Exercise: An exact retyping of every record is required.
Segment Open
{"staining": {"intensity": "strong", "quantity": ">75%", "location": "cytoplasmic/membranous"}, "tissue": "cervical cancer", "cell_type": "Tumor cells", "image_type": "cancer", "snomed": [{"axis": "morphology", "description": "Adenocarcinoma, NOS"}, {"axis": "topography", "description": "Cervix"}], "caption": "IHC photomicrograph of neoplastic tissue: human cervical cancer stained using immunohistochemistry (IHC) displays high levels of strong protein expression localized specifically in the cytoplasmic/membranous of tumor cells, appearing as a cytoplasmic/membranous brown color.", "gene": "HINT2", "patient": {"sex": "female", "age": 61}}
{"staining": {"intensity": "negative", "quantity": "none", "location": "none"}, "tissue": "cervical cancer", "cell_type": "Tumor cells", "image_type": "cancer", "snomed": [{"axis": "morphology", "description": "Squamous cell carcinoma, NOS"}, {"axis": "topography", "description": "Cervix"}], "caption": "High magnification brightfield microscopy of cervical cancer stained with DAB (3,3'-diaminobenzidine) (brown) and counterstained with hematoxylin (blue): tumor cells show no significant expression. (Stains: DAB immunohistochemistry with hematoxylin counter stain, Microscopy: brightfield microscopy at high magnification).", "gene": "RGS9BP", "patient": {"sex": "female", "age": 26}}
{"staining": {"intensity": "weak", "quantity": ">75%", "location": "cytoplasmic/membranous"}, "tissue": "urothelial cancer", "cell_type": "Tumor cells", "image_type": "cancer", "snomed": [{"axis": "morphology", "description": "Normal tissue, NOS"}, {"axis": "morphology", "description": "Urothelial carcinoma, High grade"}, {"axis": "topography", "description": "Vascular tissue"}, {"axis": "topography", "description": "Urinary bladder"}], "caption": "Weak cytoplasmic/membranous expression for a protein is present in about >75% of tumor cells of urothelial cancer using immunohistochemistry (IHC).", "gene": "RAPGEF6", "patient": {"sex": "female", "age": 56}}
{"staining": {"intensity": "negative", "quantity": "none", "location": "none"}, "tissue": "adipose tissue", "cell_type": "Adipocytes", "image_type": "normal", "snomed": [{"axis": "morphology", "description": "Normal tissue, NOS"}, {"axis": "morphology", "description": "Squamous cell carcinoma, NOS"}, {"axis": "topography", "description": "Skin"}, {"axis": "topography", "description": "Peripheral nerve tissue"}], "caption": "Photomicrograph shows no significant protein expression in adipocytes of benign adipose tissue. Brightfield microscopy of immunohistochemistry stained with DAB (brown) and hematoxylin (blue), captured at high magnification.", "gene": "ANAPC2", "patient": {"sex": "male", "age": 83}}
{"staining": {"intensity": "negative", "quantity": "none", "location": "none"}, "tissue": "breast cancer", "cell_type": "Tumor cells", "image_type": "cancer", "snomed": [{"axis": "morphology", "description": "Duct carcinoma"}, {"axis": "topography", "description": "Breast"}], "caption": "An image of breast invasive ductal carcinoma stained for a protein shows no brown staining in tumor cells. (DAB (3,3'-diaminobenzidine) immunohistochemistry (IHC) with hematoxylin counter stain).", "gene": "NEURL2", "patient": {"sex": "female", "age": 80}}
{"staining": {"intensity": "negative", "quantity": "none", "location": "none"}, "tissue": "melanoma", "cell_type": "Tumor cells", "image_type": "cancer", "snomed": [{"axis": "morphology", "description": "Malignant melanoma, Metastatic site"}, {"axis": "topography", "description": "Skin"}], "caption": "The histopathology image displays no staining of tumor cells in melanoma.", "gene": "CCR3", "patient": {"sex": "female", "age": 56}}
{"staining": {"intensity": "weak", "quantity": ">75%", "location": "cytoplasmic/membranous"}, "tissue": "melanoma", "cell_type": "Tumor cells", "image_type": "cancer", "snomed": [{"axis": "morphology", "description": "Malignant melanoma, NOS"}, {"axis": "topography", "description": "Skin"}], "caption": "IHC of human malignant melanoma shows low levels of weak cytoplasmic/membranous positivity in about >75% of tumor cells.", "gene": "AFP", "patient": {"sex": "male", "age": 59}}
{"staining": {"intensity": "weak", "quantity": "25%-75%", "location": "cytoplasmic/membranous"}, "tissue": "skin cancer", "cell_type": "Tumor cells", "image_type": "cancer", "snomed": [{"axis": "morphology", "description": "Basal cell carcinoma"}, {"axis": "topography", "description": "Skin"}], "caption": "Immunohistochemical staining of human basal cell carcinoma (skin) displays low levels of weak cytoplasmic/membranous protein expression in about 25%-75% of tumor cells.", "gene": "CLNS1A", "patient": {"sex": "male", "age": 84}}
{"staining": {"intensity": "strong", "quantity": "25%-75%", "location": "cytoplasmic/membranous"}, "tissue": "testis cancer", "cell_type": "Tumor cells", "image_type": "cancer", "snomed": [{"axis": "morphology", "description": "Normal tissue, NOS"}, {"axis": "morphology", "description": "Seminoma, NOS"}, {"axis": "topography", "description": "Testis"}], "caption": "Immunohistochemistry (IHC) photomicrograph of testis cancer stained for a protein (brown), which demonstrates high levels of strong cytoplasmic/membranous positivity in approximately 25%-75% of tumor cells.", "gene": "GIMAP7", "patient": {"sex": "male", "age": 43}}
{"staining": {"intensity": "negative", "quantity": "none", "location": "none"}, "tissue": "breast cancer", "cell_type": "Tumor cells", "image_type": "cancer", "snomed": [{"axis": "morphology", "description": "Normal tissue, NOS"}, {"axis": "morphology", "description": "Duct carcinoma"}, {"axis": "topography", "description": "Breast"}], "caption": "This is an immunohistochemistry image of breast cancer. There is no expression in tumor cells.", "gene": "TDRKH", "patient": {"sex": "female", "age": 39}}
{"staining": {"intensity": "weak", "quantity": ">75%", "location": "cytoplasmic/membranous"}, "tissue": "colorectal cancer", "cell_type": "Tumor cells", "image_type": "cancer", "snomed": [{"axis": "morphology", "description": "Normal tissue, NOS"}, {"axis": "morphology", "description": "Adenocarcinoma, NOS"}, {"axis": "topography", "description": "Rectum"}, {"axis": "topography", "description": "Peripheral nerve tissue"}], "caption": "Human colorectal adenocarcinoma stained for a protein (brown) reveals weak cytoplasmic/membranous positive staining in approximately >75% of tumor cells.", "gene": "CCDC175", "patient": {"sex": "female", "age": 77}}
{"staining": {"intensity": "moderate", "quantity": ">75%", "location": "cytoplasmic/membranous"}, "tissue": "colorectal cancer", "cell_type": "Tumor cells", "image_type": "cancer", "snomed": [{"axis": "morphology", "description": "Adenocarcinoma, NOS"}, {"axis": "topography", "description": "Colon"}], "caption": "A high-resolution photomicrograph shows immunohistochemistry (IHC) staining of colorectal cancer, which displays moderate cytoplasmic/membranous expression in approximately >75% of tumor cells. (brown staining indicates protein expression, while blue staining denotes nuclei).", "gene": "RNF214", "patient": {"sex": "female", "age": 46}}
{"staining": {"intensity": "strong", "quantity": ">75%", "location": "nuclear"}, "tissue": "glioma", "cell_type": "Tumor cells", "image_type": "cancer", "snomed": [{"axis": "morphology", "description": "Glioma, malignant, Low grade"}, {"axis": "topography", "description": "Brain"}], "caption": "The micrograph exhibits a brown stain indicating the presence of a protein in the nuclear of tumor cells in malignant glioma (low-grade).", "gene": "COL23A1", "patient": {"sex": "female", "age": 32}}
Segment Closed
Expected answer:
{"staining": {"intensity": "strong", "quantity": ">75%", "location": "cytoplasmic/membranous"}, "tissue": "cervical cancer", "cell_type": "Tumor cells", "image_type": "cancer", "snomed": [{"axis": "morphology", "description": "Adenocarcinoma, NOS"}, {"axis": "topography", "description": "Cervix"}], "caption": "IHC photomicrograph of neoplastic tissue: human cervical cancer stained using immunohistochemistry (IHC) displays high levels of strong protein expression localized specifically in the cytoplasmic/membranous of tumor cells, appearing as a cytoplasmic/membranous brown color.", "gene": "HINT2", "patient": {"sex": "female", "age": 61}}
{"staining": {"intensity": "negative", "quantity": "none", "location": "none"}, "tissue": "cervical cancer", "cell_type": "Tumor cells", "image_type": "cancer", "snomed": [{"axis": "morphology", "description": "Squamous cell carcinoma, NOS"}, {"axis": "topography", "description": "Cervix"}], "caption": "High magnification brightfield microscopy of cervical cancer stained with DAB (3,3'-diaminobenzidine) (brown) and counterstained with hematoxylin (blue): tumor cells show no significant expression. (Stains: DAB immunohistochemistry with hematoxylin counter stain, Microscopy: brightfield microscopy at high magnification).", "gene": "RGS9BP", "patient": {"sex": "female", "age": 26}}
{"staining": {"intensity": "weak", "quantity": ">75%", "location": "cytoplasmic/membranous"}, "tissue": "urothelial cancer", "cell_type": "Tumor cells", "image_type": "cancer", "snomed": [{"axis": "morphology", "description": "Normal tissue, NOS"}, {"axis": "morphology", "description": "Urothelial carcinoma, High grade"}, {"axis": "topography", "description": "Vascular tissue"}, {"axis": "topography", "description": "Urinary bladder"}], "caption": "Weak cytoplasmic/membranous expression for a protein is present in about >75% of tumor cells of urothelial cancer using immunohistochemistry (IHC).", "gene": "RAPGEF6", "patient": {"sex": "female", "age": 56}}
{"staining": {"intensity": "negative", "quantity": "none", "location": "none"}, "tissue": "adipose tissue", "cell_type": "Adipocytes", "image_type": "normal", "snomed": [{"axis": "morphology", "description": "Normal tissue, NOS"}, {"axis": "morphology", "description": "Squamous cell carcinoma, NOS"}, {"axis": "topography", "description": "Skin"}, {"axis": "topography", "description": "Peripheral nerve tissue"}], "caption": "Photomicrograph shows no significant protein expression in adipocytes of benign adipose tissue. Brightfield microscopy of immunohistochemistry stained with DAB (brown) and hematoxylin (blue), captured at high magnification.", "gene": "ANAPC2", "patient": {"sex": "male", "age": 83}}
{"staining": {"intensity": "negative", "quantity": "none", "location": "none"}, "tissue": "breast cancer", "cell_type": "Tumor cells", "image_type": "cancer", "snomed": [{"axis": "morphology", "description": "Duct carcinoma"}, {"axis": "topography", "description": "Breast"}], "caption": "An image of breast invasive ductal carcinoma stained for a protein shows no brown staining in tumor cells. (DAB (3,3'-diaminobenzidine) immunohistochemistry (IHC) with hematoxylin counter stain).", "gene": "NEURL2", "patient": {"sex": "female", "age": 80}}
{"staining": {"intensity": "negative", "quantity": "none", "location": "none"}, "tissue": "melanoma", "cell_type": "Tumor cells", "image_type": "cancer", "snomed": [{"axis": "morphology", "description": "Malignant melanoma, Metastatic site"}, {"axis": "topography", "description": "Skin"}], "caption": "The histopathology image displays no staining of tumor cells in melanoma.", "gene": "CCR3", "patient": {"sex": "female", "age": 56}}
{"staining": {"intensity": "weak", "quantity": ">75%", "location": "cytoplasmic/membranous"}, "tissue": "melanoma", "cell_type": "Tumor cells", "image_type": "cancer", "snomed": [{"axis": "morphology", "description": "Malignant melanoma, NOS"}, {"axis": "topography", "description": "Skin"}], "caption": "IHC of human malignant melanoma shows low levels of weak cytoplasmic/membranous positivity in about >75% of tumor cells.", "gene": "AFP", "patient": {"sex": "male", "age": 59}}
{"staining": {"intensity": "weak", "quantity": "25%-75%", "location": "cytoplasmic/membranous"}, "tissue": "skin cancer", "cell_type": "Tumor cells", "image_type": "cancer", "snomed": [{"axis": "morphology", "description": "Basal cell carcinoma"}, {"axis": "topography", "description": "Skin"}], "caption": "Immunohistochemical staining of human basal cell carcinoma (skin) displays low levels of weak cytoplasmic/membranous protein expression in about 25%-75% of tumor cells.", "gene": "CLNS1A", "patient": {"sex": "male", "age": 84}}
{"staining": {"intensity": "strong", "quantity": "25%-75%", "location": "cytoplasmic/membranous"}, "tissue": "testis cancer", "cell_type": "Tumor cells", "image_type": "cancer", "snomed": [{"axis": "morphology", "description": "Normal tissue, NOS"}, {"axis": "morphology", "description": "Seminoma, NOS"}, {"axis": "topography", "description": "Testis"}], "caption": "Immunohistochemistry (IHC) photomicrograph of testis cancer stained for a protein (brown), which demonstrates high levels of strong cytoplasmic/membranous positivity in approximately 25%-75% of tumor cells.", "gene": "GIMAP7", "patient": {"sex": "male", "age": 43}}
{"staining": {"intensity": "negative", "quantity": "none", "location": "none"}, "tissue": "breast cancer", "cell_type": "Tumor cells", "image_type": "cancer", "snomed": [{"axis": "morphology", "description": "Normal tissue, NOS"}, {"axis": "morphology", "description": "Duct carcinoma"}, {"axis": "topography", "description": "Breast"}], "caption": "This is an immunohistochemistry image of breast cancer. There is no expression in tumor cells.", "gene": "TDRKH", "patient": {"sex": "female", "age": 39}}
{"staining": {"intensity": "weak", "quantity": ">75%", "location": "cytoplasmic/membranous"}, "tissue": "colorectal cancer", "cell_type": "Tumor cells", "image_type": "cancer", "snomed": [{"axis": "morphology", "description": "Normal tissue, NOS"}, {"axis": "morphology", "description": "Adenocarcinoma, NOS"}, {"axis": "topography", "description": "Rectum"}, {"axis": "topography", "description": "Peripheral nerve tissue"}], "caption": "Human colorectal adenocarcinoma stained for a protein (brown) reveals weak cytoplasmic/membranous positive staining in approximately >75% of tumor cells.", "gene": "CCDC175", "patient": {"sex": "female", "age": 77}}
{"staining": {"intensity": "moderate", "quantity": ">75%", "location": "cytoplasmic/membranous"}, "tissue": "colorectal cancer", "cell_type": "Tumor cells", "image_type": "cancer", "snomed": [{"axis": "morphology", "description": "Adenocarcinoma, NOS"}, {"axis": "topography", "description": "Colon"}], "caption": "A high-resolution photomicrograph shows immunohistochemistry (IHC) staining of colorectal cancer, which displays moderate cytoplasmic/membranous expression in approximately >75% of tumor cells. (brown staining indicates protein expression, while blue staining denotes nuclei).", "gene": "RNF214", "patient": {"sex": "female", "age": 46}}
{"staining": {"intensity": "strong", "quantity": ">75%", "location": "nuclear"}, "tissue": "glioma", "cell_type": "Tumor cells", "image_type": "cancer", "snomed": [{"axis": "morphology", "description": "Glioma, malignant, Low grade"}, {"axis": "topography", "description": "Brain"}], "caption": "The micrograph exhibits a brown stain indicating the presence of a protein in the nuclear of tumor cells in malignant glioma (low-grade).", "gene": "COL23A1", "patient": {"sex": "female", "age": 32}}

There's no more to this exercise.